Chart: GBPUSD An interesting test for sterling through next Thursday’s Bank of England meeting after recent BoE comments have seen an incredibly aggressive ramping in anticipated rate hikes and in the wake of this week’s budget statement as discussed above. Cable has reversed back higher after the sequence below 1.3650, but has yet to take out the 200-day moving average a bit higher. A particularly hawkish budget statement from Sunak could keep sterling on its back foot, though there a quite a few support levels of note all the way back to at least 1.3575, while we also watch the meeting next for the degree to which the Bank of England supports the market’s assessment of the forward UK rate curve – all while risk sentiment remains an important coincident indicator that has been an important support – if not the chief support – of the comeback off the sub-1.3500 lows.
Escalation in EU-Poland conflict at the weekend after the Polish Prime Minister Morawiecki says the EU Commission is risking a “third world war” in threatening to withhold EU recovery funds from Poland over accusations of Poland not complying with EU rule-of-law norms, especially the independence of the judiciary. Despite complaining that the EU was effectively negotiations with a “gun to the head”, Morawiecki did promise to dismantle a disciplinary chamber for judges by the end of the year, something the EU Court of Justice’s had deemed illegal.
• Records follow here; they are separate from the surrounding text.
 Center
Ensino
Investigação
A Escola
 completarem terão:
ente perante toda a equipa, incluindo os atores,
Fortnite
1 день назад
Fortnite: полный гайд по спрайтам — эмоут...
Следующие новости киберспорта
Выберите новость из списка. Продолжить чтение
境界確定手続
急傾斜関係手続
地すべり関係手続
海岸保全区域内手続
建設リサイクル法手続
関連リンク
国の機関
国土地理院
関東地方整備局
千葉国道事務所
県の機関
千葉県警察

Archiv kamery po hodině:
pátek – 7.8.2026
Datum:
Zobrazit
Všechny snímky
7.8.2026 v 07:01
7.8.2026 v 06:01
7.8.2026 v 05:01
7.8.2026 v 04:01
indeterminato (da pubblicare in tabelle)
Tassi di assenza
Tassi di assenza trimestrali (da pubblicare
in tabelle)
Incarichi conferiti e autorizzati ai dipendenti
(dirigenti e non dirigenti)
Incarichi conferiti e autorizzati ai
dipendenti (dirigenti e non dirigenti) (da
EURPLN is higher today, but looks relatively calm given the circumstances, trading near the middle of the recent range as we await further developments. Poland reports October CPI on Friday.
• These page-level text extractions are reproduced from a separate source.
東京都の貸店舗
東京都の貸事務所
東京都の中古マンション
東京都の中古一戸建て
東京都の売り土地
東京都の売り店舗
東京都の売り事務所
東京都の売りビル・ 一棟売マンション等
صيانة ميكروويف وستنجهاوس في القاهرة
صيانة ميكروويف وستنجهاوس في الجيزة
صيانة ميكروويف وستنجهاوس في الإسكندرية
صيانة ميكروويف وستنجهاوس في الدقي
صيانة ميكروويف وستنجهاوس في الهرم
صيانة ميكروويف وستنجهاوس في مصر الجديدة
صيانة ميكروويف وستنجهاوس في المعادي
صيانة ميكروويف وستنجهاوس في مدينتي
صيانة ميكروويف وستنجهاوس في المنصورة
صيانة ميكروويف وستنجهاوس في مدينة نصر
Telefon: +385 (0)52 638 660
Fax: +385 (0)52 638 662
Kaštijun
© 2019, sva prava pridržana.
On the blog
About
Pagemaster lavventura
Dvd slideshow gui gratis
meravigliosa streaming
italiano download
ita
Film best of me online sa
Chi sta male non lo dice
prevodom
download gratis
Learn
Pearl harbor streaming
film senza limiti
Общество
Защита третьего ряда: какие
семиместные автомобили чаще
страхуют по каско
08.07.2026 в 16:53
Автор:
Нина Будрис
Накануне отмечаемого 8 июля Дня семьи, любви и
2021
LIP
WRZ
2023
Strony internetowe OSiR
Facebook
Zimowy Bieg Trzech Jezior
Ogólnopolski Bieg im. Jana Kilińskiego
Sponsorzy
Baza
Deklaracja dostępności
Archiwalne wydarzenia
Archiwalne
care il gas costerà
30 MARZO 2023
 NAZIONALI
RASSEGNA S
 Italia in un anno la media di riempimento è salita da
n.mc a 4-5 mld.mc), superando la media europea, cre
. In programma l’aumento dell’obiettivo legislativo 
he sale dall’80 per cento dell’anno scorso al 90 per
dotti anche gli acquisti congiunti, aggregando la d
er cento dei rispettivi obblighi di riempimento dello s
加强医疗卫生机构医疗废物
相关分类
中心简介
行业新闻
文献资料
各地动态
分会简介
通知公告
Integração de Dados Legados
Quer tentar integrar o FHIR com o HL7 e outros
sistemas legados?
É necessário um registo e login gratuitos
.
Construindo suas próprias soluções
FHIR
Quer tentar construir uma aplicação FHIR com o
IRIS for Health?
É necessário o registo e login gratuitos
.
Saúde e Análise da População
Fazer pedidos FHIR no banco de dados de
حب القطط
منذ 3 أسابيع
EM extremes – elsewhere in EM, the Turkish lira was gutted at the open of trade this week on President Erdogan threatening the ambassadors of 10 countries that included the US, Germany and France over their call for the release of a jailed political opponent, adding to the damage done by last week’s larger than expected rate cut in Turkey. At the opposite extreme, the Russian Central Bank’s avowal to nip inflation in the bud with a larger than expected rate hike of 75 bps has taken the policy rate to 7.5% and the USDRUB rate below 70.00 for the first time since a brief episode after wild post-pandemic outbreak swings last year.